        Free Trade Area Americas (FTAA) talks ended early in Miami after ministers from 34 countries accepted a watered-down proposal in order to save the talks from total collapse. All that was agreed was to scale back the FTAA’s scope.
        Seventy people were arrested and dozens injured at large-scale demonstrations staged against the FTAA summit.
        More than ten thousand union members from across the country marched through downtown Miami to protest the meeting where some 2,500 police officers from more than two-dozen law enforcement agencies had converged.
        The first problem is obvious. The marchers out numbered the police. The second problem is also obvious. Riot control was entrusted into the hands of 2,500 intermingled police officers who are not accustomed to working together, much less under the same commanders. The third problem is not so obvious.
        Police officers throughout America have become accustomed to being the law. When too many of them are gathered in one place, police brutality is absolutely predictable.
        Large gatherings of any kind in America ought to anticipate police brutality. It is here to stay in those kinds of situations particularly when a police department feels threatened by protesters, and when they disagree with the protest.

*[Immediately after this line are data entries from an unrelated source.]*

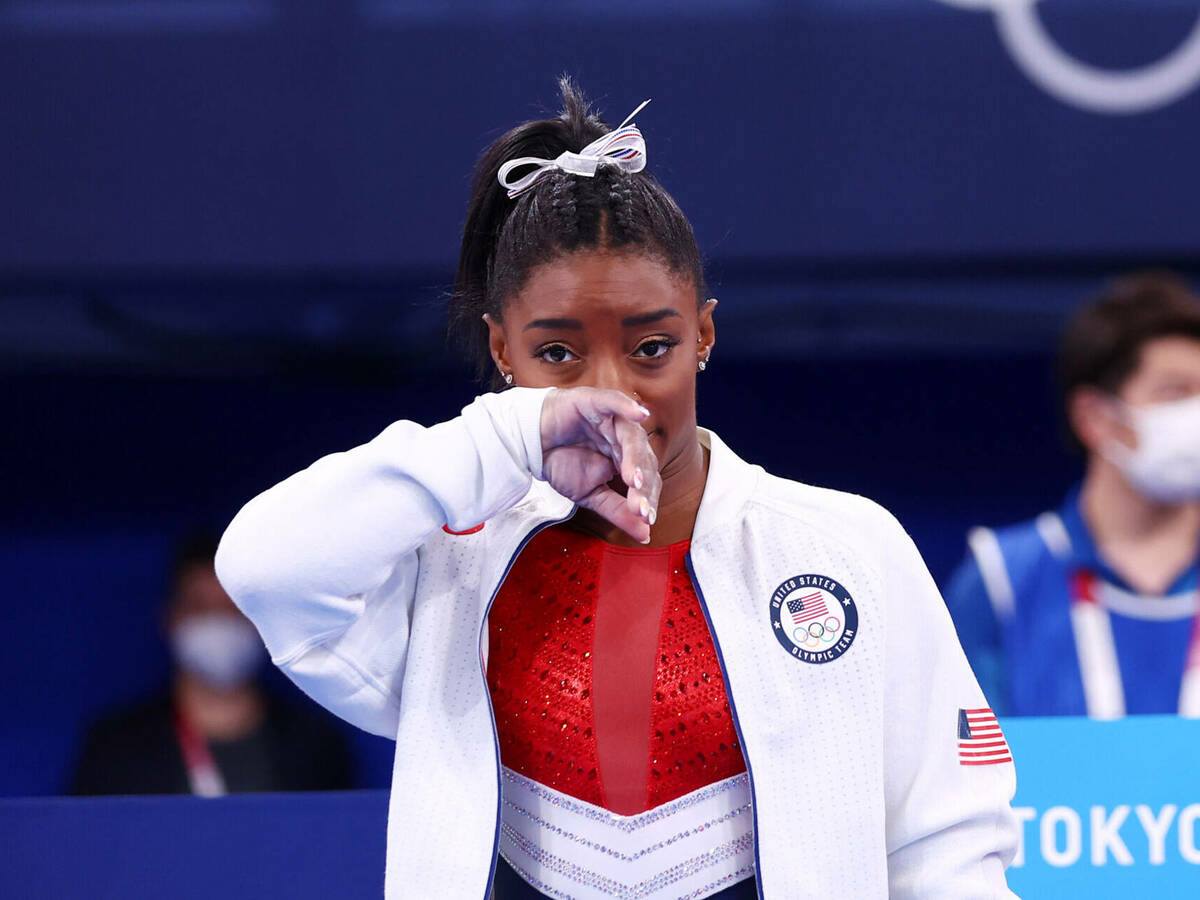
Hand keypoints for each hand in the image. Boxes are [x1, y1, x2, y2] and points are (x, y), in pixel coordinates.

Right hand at [539, 387, 661, 542]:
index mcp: (628, 460)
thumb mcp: (591, 495)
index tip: (645, 519)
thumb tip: (645, 535)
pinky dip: (627, 407)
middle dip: (642, 485)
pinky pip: (615, 402)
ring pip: (632, 437)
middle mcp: (625, 440)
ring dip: (634, 458)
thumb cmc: (562, 462)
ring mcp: (613, 419)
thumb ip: (618, 512)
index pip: (647, 480)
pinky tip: (639, 415)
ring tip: (633, 479)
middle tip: (639, 506)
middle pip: (643, 460)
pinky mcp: (597, 402)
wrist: (530, 442)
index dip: (647, 499)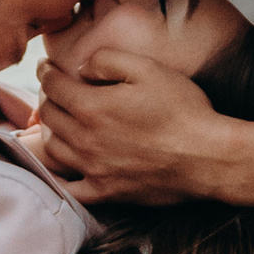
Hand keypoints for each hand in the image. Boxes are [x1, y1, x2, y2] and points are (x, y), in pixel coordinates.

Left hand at [33, 45, 230, 204]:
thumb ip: (108, 61)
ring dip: (50, 131)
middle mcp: (85, 139)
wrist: (208, 158)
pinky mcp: (107, 192)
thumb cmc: (183, 110)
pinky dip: (58, 176)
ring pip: (53, 148)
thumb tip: (81, 68)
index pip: (54, 87)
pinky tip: (62, 167)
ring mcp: (94, 169)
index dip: (46, 73)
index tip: (45, 67)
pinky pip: (69, 188)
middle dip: (47, 98)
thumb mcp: (148, 69)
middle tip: (53, 91)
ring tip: (57, 121)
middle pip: (49, 117)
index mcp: (92, 107)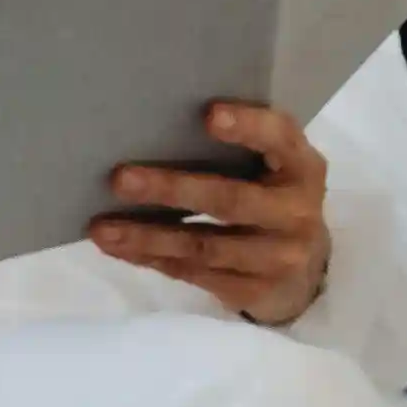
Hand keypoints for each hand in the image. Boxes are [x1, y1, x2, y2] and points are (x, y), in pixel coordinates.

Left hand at [97, 103, 334, 326]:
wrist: (305, 269)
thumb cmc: (271, 196)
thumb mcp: (272, 167)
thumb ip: (237, 147)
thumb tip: (151, 125)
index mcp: (302, 167)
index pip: (280, 138)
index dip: (248, 126)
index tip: (208, 115)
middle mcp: (296, 213)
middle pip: (230, 201)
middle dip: (172, 190)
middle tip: (120, 179)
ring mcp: (279, 258)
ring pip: (204, 245)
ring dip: (148, 236)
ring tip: (102, 228)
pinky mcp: (255, 291)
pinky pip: (194, 273)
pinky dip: (151, 259)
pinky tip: (118, 247)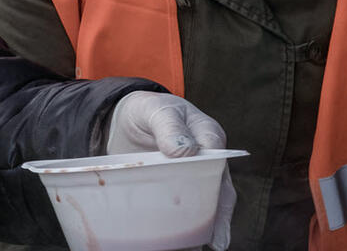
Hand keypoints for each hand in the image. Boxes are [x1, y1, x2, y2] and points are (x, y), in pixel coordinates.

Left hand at [107, 91, 233, 249]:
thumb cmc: (147, 111)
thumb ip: (169, 125)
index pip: (217, 157)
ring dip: (205, 228)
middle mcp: (207, 161)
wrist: (127, 121)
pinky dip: (185, 231)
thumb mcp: (154, 110)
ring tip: (197, 247)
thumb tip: (184, 150)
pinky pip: (186, 213)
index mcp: (207, 134)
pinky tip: (180, 245)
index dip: (217, 177)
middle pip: (219, 190)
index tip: (214, 201)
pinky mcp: (178, 193)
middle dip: (219, 215)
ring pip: (206, 206)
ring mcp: (194, 179)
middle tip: (217, 241)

        The demonstration was apparently peaceful, yet it was marked by extraordinary police brutality against demonstrators. Why? The I am boss attitude among police nationwide plus the fact the officers were intimidated by such a large multitude.
       
Police forces repeatedly deployed
on the streets of Miami throughout the day
fired rubber bullets and tear gas
at demonstrators. Many were injured as police
used both concussion grenades and stun guns
outside the hotel where the FTAA summit was taking place.
        The closer the marchers got to the hotel, the more danger they faced at the hands of those who are entrusted with the enforcement of law not the violating of it.
        Democracy Now! correspondent Jeremy Scahill was shot twice with rubber bullets, as was independent filmmaker John Hamilton who was working with Democracy Now! in Miami.
        Once again, from one end of the nation to the other; we see police departments with no respect whatsoever for the media. Police are threatened by the media for obvious reasons. When the police are out in force brutalizing the public, they don't want media coverage of their transgressions.
       
In recognition of this trend to destroy freedom of press in
America, laws are needed to guarantee police protection and the
use of armoured vehicles by the press to guard them in violatile
situations like marches and protests.